# What is expected
Using the listing below, work out how many lines contain the word "height", and respond with that number alone.

[Opening Provided entries section]

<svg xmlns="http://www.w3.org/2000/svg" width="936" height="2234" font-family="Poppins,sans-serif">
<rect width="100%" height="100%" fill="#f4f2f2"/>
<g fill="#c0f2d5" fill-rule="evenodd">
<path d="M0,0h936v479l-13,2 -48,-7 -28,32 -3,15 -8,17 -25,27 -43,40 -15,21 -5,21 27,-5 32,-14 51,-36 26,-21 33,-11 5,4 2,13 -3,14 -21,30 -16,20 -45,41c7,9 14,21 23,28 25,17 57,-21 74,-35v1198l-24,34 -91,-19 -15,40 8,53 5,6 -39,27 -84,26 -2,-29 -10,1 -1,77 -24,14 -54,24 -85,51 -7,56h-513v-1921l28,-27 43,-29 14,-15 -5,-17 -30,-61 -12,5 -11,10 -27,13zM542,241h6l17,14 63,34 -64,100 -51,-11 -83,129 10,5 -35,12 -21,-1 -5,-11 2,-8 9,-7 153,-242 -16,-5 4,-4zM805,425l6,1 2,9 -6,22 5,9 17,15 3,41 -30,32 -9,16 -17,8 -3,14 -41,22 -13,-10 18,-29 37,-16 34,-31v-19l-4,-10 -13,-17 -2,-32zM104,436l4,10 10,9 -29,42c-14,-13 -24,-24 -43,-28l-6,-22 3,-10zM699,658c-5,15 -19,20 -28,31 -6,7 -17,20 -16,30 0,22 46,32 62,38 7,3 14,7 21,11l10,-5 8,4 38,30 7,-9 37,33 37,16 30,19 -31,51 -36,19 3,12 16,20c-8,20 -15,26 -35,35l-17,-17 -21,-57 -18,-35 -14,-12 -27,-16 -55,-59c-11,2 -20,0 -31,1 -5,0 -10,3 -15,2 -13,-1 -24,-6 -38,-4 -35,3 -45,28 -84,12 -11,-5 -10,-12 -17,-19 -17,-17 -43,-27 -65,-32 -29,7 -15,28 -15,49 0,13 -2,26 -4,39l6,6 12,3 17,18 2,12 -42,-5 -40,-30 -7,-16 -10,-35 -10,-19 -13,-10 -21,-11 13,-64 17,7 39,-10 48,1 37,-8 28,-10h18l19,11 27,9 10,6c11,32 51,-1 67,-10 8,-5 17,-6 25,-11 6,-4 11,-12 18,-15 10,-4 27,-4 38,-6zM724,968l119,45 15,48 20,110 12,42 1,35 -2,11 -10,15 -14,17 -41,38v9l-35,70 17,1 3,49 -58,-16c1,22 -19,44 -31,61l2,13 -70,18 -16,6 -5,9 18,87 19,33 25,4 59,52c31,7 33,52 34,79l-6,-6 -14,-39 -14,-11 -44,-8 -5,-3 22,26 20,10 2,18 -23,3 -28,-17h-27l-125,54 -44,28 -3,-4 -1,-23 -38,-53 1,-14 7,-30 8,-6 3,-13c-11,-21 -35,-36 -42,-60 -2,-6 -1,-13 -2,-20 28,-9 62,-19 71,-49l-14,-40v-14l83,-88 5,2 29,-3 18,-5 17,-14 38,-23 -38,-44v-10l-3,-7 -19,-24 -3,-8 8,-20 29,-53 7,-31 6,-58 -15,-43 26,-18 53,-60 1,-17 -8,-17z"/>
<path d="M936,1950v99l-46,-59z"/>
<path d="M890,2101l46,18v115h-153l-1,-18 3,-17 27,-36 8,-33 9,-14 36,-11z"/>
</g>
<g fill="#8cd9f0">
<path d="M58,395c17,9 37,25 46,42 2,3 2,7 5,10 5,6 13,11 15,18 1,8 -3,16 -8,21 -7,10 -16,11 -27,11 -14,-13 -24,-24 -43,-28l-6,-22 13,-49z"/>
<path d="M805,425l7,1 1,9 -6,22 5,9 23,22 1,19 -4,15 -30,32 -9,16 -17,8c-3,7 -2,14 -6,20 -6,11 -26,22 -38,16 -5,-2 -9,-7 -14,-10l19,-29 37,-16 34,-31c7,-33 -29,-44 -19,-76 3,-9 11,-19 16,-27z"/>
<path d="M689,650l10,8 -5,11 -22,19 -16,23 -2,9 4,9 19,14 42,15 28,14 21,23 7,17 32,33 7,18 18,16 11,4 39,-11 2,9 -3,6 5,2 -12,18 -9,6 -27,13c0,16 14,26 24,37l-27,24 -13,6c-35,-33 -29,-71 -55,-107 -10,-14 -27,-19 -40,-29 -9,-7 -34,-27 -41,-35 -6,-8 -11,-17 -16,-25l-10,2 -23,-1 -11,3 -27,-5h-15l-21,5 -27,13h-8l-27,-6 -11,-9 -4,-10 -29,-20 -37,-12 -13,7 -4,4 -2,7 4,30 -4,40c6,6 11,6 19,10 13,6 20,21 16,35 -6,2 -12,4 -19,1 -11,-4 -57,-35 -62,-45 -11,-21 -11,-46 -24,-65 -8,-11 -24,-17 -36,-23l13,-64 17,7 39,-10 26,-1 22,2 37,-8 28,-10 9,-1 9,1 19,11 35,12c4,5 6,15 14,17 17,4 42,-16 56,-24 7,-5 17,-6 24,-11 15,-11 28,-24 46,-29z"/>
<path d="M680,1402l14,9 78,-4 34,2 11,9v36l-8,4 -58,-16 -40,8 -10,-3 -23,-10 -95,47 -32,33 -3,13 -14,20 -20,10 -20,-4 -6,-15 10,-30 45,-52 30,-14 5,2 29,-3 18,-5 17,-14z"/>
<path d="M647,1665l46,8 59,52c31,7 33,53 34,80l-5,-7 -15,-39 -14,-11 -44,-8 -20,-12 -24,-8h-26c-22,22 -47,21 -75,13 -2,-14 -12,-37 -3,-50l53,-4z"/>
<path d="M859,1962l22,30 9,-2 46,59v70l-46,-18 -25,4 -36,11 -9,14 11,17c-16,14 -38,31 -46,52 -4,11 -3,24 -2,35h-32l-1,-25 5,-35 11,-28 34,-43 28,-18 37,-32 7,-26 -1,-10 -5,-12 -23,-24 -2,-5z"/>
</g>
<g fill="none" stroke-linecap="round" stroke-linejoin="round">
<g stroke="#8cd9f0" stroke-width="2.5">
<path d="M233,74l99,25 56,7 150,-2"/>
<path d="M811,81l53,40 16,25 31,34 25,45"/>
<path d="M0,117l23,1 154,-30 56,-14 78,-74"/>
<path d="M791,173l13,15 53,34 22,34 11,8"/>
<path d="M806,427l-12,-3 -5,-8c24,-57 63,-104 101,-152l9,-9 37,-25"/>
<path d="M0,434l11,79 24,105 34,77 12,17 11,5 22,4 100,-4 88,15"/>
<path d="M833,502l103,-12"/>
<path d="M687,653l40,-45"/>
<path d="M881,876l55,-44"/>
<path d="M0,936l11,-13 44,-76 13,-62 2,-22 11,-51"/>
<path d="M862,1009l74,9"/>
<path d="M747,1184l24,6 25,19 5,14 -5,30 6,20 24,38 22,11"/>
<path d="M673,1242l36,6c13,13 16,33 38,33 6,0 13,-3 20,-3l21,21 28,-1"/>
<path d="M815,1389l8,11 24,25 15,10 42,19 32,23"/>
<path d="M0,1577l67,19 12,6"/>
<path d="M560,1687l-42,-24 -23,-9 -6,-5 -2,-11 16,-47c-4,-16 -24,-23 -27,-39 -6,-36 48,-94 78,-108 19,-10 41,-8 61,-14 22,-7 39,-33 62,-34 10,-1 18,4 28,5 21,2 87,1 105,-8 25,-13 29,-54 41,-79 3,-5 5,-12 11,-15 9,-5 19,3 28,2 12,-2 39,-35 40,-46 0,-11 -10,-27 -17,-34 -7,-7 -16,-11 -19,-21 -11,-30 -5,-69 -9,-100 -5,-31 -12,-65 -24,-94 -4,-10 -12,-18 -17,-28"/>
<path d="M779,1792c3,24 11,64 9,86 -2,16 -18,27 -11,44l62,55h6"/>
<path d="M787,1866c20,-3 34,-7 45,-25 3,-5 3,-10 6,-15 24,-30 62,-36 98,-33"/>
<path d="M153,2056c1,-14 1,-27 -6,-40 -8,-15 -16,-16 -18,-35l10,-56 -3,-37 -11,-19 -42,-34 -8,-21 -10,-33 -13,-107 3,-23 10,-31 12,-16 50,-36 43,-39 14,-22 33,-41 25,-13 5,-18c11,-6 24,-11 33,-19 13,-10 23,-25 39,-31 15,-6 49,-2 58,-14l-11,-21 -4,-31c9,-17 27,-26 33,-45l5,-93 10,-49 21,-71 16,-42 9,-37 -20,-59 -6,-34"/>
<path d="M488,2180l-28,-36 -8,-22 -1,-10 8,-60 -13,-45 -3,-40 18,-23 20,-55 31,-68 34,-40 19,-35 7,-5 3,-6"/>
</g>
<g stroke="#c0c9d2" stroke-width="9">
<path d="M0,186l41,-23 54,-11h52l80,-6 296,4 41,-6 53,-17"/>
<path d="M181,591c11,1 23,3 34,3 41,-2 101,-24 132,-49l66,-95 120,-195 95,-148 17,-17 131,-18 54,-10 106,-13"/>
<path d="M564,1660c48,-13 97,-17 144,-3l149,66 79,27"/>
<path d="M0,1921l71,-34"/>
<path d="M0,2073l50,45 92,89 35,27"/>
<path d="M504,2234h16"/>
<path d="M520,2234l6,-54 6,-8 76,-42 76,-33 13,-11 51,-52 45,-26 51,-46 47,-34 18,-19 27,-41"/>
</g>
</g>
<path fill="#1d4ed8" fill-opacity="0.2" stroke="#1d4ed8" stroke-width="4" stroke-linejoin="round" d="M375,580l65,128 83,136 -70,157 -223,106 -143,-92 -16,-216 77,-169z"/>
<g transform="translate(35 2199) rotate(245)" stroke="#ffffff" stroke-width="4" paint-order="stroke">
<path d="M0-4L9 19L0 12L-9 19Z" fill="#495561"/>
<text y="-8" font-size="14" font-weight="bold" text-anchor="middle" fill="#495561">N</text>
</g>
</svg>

[Closing Provided entries section]

# Your response
2